For more than 40 years, she owned Gundy's, a gift shop whose shelves she stocked with wares she collected on her extensive buying trips. She once described her gifts' range as "from weddings through babies."
Born Ruth Kleeman in Nuremburg, Germany, where she was educated, she fled Germany as Adolf Hitler began to persecute Jews. She settled on West North Avenue in 1937, becoming a children's clothing buyer at the old May Co. on Howard Street. Later, she opened a women's clothing store on O Street in the Georgetown section of northwest Washington and commuted to work on the old Pennsylvania Railroad.
"She had great taste," said Licien "Lun" Harris of Bolton Hill, a friend for more than 40 years. "Most anywhere I ever went with Ruth, people came up and spoke to her. She had customers wherever she was. She was a very smart woman who was successful because she knew what people in her neighborhood would like to buy and she followed their tastes."
Mrs. Harris recalled her friend as having a quick mind that could solve difficult word puzzles. She said they searched for discarded puzzles in copies of the old Philadelphia Record left behind on the commuter trains seats. She and Mrs. Nachman, who commuted alongside former U.S. Reps. George H. Fallon and Samuel N. Friedel, worked the puzzle as they rode.

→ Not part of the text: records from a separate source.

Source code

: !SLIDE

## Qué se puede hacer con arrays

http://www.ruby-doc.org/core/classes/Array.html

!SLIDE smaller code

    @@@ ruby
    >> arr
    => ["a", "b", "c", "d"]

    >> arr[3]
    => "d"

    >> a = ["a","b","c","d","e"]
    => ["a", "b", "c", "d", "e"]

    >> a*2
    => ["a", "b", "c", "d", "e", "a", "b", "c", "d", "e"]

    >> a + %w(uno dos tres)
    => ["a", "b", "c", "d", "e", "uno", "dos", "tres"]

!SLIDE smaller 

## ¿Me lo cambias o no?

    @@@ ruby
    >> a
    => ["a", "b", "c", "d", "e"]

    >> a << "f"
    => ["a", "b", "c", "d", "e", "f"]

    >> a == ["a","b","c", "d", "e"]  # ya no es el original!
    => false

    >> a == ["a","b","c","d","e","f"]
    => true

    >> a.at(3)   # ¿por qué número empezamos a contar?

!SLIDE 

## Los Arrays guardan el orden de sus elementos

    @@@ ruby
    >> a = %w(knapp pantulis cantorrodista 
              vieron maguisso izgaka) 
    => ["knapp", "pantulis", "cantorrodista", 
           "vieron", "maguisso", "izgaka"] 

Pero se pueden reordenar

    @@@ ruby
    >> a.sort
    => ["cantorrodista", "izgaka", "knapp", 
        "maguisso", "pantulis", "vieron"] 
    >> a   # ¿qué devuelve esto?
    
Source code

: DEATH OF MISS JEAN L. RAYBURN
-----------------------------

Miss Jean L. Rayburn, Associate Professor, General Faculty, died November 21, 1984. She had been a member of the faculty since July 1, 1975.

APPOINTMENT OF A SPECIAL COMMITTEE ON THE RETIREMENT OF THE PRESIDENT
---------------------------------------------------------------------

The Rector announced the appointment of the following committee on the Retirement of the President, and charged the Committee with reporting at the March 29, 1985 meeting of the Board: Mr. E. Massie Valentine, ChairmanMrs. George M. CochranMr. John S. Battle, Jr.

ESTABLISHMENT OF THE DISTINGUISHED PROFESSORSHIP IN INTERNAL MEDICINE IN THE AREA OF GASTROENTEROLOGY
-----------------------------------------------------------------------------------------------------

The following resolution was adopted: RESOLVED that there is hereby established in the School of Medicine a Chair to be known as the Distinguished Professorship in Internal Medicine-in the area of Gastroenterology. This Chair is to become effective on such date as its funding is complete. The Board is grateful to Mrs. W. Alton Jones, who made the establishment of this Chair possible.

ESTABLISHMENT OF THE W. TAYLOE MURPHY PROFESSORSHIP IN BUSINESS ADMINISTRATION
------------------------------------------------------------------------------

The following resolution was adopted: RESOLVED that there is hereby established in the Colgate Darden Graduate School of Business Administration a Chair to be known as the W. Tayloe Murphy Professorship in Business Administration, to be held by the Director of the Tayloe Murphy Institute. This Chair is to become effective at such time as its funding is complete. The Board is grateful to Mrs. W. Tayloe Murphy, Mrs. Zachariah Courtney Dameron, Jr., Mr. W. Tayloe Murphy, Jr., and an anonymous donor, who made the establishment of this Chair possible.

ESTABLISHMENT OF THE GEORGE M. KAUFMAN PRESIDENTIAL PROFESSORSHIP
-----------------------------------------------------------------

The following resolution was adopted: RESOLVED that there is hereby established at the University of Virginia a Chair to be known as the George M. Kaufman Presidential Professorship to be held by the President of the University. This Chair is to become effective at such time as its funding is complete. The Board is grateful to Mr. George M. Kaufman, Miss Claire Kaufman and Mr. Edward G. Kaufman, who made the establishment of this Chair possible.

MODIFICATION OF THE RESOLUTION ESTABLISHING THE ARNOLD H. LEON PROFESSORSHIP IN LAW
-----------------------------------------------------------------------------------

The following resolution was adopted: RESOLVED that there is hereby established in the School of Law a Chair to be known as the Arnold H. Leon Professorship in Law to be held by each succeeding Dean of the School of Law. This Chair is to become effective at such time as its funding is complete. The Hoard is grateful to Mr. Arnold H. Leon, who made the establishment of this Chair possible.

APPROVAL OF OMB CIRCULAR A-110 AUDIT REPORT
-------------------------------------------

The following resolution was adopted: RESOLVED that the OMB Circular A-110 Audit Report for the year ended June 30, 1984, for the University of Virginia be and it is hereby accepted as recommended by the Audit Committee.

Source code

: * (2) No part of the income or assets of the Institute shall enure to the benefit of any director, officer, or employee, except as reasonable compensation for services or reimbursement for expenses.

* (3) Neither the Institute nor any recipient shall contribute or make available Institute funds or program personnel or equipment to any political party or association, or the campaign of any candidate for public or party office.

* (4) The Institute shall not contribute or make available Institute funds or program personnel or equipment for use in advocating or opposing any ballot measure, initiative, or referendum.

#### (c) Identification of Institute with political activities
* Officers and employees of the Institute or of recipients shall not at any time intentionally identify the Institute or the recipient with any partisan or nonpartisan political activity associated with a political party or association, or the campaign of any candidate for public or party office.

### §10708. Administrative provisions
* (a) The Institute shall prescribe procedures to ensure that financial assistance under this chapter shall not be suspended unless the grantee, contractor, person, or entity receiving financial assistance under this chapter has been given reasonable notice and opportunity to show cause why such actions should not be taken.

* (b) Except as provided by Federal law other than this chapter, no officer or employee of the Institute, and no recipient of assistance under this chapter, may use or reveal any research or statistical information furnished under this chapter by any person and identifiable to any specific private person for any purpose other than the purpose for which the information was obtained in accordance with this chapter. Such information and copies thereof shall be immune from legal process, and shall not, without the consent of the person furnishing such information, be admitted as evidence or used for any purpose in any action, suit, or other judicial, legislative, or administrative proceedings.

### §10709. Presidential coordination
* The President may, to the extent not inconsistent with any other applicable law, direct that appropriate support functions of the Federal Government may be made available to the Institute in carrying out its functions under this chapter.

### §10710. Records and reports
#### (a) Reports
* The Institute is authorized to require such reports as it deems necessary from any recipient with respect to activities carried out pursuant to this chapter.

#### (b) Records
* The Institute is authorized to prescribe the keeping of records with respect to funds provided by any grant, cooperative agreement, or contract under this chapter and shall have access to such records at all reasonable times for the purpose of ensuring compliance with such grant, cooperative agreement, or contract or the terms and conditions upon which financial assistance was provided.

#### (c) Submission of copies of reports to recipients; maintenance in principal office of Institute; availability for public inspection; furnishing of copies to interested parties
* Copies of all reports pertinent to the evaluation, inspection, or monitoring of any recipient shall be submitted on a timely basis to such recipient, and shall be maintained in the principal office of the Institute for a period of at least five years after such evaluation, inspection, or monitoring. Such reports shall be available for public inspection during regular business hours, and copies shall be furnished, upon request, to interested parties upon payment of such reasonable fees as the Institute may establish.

In 1953, she and her husband, Franklin E. Nachman, a certified public accountant she married in 1945, purchased a gift shop in the 5200 block of Park Heights Ave. in Pimlico. He died in 1971.
The couple kept the name of the Pimlico store, Gundy's, a shortened version of the surname of Harold Gundersheimer, its original owner. In the mid-1950s, they opened a second location at Roland Avenue near Deepdene Road, and closed the Northwest Baltimore store in 1971. Gundy's on Deepdene Road in Roland Park remains in business.
"Ruth said to me one day, 'Diane, I have plans for you,'" said Diane Lochte, a former employee who bought the store eight years ago. "She groomed me to take it over. She was a wonderful teacher and wonderful lady. Customer service was the most important thing to her. She was also a very good buyer."
Customers said Mrs. Nachman kept typed lists of which gifts her customers had given to which relatives and friends. Under her counter, she also had a box of naughty, suggestive cards, often purchased by Roland Park matrons, who mailed them as gags.
For customers who did not like commercial credit cards, she also had house charge accounts and mailed individual bills.
Mrs. Nachman traveled extensively, often selecting giftware on these trips.
Services were held yesterday.
Survivors include a sister, Irma Friedenberg of Pikesville; and nephews and nieces.